W śledztwie badane są dwa wątki. W maju ub. roku wszczęto postępowanie odnośnie do zakupu przez resort masek z Chin. W sierpniu dołączono do postępowania kwestię zakupu respiratorów od firmy byłego handlarza bronią E&K z Lublina. W sprawie przesłuchiwany był m.in. były minister zdrowia Łukasz Szumowski, a także urzędnicy resortu, odpowiedzialni za zakup medycznego sprzętu. Wśród nich były wiceminister Janusz Cieszyński, który po odejściu z resortu został wiceprezydentem Chełma.
O randze sprawy świadczyła decyzja prokuratury, która od razu zdecydowała się wszcząć śledztwo, a nie postępowanie sprawdzające. Śledztwo zostało wszczęte w sprawie wyłudzenia mienia wielkiej wartości w związku ze sprzedażą maseczek ochronnych. Chodzi o oszustwo w tzw. trybie kwalifikowanym.
- Śledztwo Prokuratury Okręgowej w Warszawie objęte jest zwierzchnim nadzorem służbowym Prokuratury Regionalnej w Warszawie - informuje WP biuro prasowe Prokuratury Krajowej.
Według wstępnych ustaleń w złożonej ofercie kontrahenci przedstawili fałszywy, jak się okazało już po finalizacji umowy, certyfikat ICR Polska wystawiony dla chińskiego producenta masek. Biorąc pod uwagę wartość transakcji, za to przestępstwo grozi do 10 lat pozbawienia wolności.

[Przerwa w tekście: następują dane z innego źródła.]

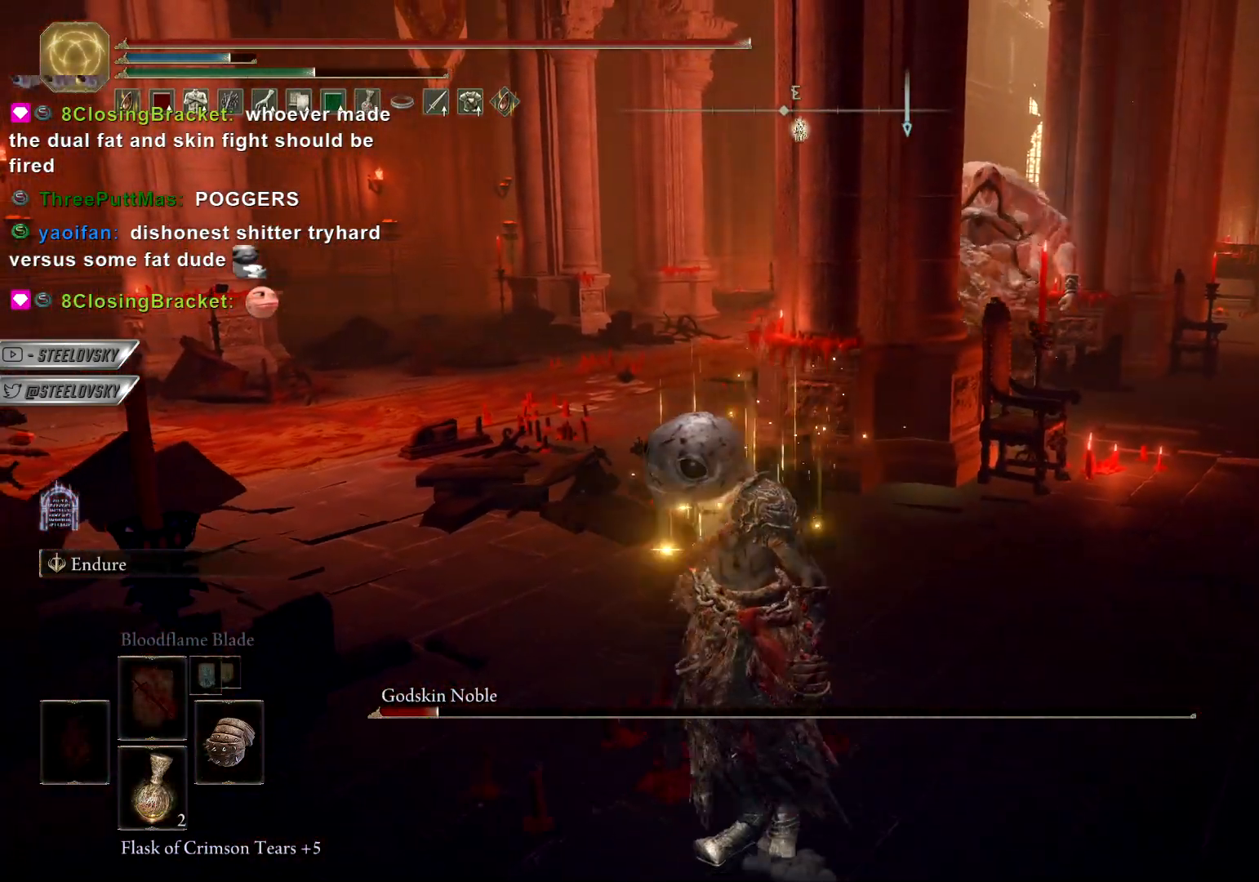
{"buttons": ["CIRCLE"], "left_stick": "up-left", "right_stick": "left", "events": [[100, "R1", "up"], [100, "TRIANGLE", "up"], [183, "right_stick", "down-left"], [217, "CIRCLE", "down"], [433, "right_stick", "left"], [483, "left_stick", "up-left"]]}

Z kolei ws. dostawy 1241 respiratorów resort podpisał umowę z handlarzem bronią 15 kwietnia ub. roku. Do dziś polskie państwo otrzymało od firmy E&K jedynie 200 respiratorów, a o zwrot ponad 70 milionów wypłaconych w ramach zaliczki próbuje walczyć Prokuratoria Generalna.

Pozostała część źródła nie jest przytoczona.